Selected extract:
___
Btrfs: batch the extent state operation in the end io handle of the read page
authorMiao Xie <miaox@cn.fujitsu.com>
Thu, 25 Jul 2013 11:22:35 +0000 (19:22 +0800)
committerChris Mason <chris.mason@fusionio.com>
Sun, 1 Sep 2013 12:04:34 +0000 (08:04 -0400)
Before applying this patch, we set the uptodate flag and unlock the extent
by the page size, it is unnecessary, we can do it in batches, it can reduce
the lock contention of the extent state tree.

Signed-off-by: Miao Xie <miaox@cn.fujitsu.com>
Signed-off-by: Josef Bacik <jbacik@fusionio.com>
Signed-off-by: Chris Mason <chris.mason@fusionio.com>
fs/btrfs/extent_io.c

index 6fbacfa..0a77b48 100644 (file)
@@ -762,15 +762,6 @@ static void cache_state(struct extent_state *state,
        }
 }
 
-static void uncache_state(struct extent_state **cached_ptr)
-{
-       if (cached_ptr && (*cached_ptr)) {
-               struct extent_state *state = *cached_ptr;
-               *cached_ptr = NULL;
-               free_extent_state(state);
-       }
-}
-
 /*
  * set some bits on a range in the tree.  This may require allocations or
  * sleeping, so the gfp mask is used to indicate what is allowed.
@@ -2115,7 +2106,8 @@ static int clean_io_failure(u64 start, struct page *page)
                                            EXTENT_LOCKED);
        spin_unlock(&BTRFS_I(inode)->io_tree.lock);
 
-       if (state && state->start == failrec->start) {
+       if (state && state->start <= failrec->start &&
+           state->end >= failrec->start + failrec->len - 1) {
                fs_info = BTRFS_I(inode)->root->fs_info;
                num_copies = btrfs_num_copies(fs_info, failrec->logical,
                                              failrec->len);
@@ -2394,6 +2386,18 @@ static void end_bio_extent_writepage(struct bio *bio, int err)
        bio_put(bio);
 }
 
+static void
+endio_readpage_release_extent(struct extent_io_tree *tree, u64 start, u64 len,
+                             int uptodate)
+{
+       struct extent_state *cached = NULL;
+       u64 end = start + len - 1;
+
+       if (uptodate && tree->track_uptodate)
+               set_extent_uptodate(tree, start, end, &cached, GFP_ATOMIC);
+       unlock_extent_cached(tree, start, end, &cached, GFP_ATOMIC);
+}
+
 /*
  * after a readpage IO is done, we need to:
  * clear the uptodate bits on error
@@ -2416,6 +2420,8 @@ static void end_bio_extent_readpage(struct bio *bio, int err)
        u64 start;
        u64 end;
        u64 len;
+       u64 extent_start = 0;
+       u64 extent_len = 0;
        int mirror;
        int ret;
 
@@ -2424,8 +2430,6 @@ static void end_bio_extent_readpage(struct bio *bio, int err)
___
(Stored items)
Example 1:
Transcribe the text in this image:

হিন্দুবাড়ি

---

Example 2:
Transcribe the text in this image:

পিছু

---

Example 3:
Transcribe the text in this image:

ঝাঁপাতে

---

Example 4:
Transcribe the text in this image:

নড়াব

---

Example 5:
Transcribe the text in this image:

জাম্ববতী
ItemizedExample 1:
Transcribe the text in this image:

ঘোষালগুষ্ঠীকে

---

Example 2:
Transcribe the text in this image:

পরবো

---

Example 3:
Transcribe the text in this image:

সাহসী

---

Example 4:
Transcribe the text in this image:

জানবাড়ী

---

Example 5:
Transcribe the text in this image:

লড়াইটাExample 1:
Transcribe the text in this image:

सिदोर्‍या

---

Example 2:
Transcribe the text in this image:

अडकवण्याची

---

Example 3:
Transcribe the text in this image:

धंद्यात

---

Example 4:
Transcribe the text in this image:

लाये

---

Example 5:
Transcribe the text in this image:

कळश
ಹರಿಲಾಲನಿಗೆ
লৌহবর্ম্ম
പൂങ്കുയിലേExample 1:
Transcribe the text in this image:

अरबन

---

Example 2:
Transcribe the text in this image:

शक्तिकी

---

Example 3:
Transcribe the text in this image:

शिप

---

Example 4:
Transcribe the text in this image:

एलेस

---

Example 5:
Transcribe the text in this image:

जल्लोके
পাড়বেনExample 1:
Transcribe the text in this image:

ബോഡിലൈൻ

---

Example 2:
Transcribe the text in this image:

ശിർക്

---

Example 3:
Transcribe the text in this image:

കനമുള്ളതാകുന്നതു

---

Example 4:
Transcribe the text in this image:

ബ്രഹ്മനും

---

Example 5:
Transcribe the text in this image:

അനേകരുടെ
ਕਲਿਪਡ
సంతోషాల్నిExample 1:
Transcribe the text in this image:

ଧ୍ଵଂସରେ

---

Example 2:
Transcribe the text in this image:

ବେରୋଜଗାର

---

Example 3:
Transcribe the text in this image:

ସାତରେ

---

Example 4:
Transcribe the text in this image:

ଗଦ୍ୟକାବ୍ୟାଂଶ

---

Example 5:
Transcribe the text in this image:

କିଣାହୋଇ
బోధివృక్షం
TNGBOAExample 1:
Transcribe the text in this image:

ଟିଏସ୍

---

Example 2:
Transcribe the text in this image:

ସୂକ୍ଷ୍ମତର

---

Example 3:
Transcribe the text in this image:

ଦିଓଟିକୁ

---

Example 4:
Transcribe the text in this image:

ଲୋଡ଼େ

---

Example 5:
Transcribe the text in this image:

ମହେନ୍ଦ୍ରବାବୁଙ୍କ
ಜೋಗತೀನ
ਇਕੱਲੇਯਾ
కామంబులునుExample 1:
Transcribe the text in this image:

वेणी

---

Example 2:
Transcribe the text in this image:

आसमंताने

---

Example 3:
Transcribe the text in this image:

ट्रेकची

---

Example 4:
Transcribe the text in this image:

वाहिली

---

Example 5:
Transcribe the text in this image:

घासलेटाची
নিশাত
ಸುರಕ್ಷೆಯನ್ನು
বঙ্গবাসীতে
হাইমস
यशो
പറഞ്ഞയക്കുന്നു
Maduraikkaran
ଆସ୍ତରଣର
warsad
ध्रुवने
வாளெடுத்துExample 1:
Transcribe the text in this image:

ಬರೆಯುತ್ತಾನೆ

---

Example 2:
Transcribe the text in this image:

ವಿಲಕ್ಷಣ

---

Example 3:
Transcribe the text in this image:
___
Repeat the stretch of the Btrfs commit from "Btrfs: batch the" through "12:04:34 +0000 (08:04 -0400)", switching "extent state operation" to "extent state update". These records have no connection to the Btrfs commit.

Btrfs: batch the extent state update in the end io handle of the read page
authorMiao Xie <miaox@cn.fujitsu.com>
Thu, 25 Jul 2013 11:22:35 +0000 (19:22 +0800)
committerChris Mason <chris.mason@fusionio.com>
Sun, 1 Sep 2013 12:04:34 +0000 (08:04 -0400)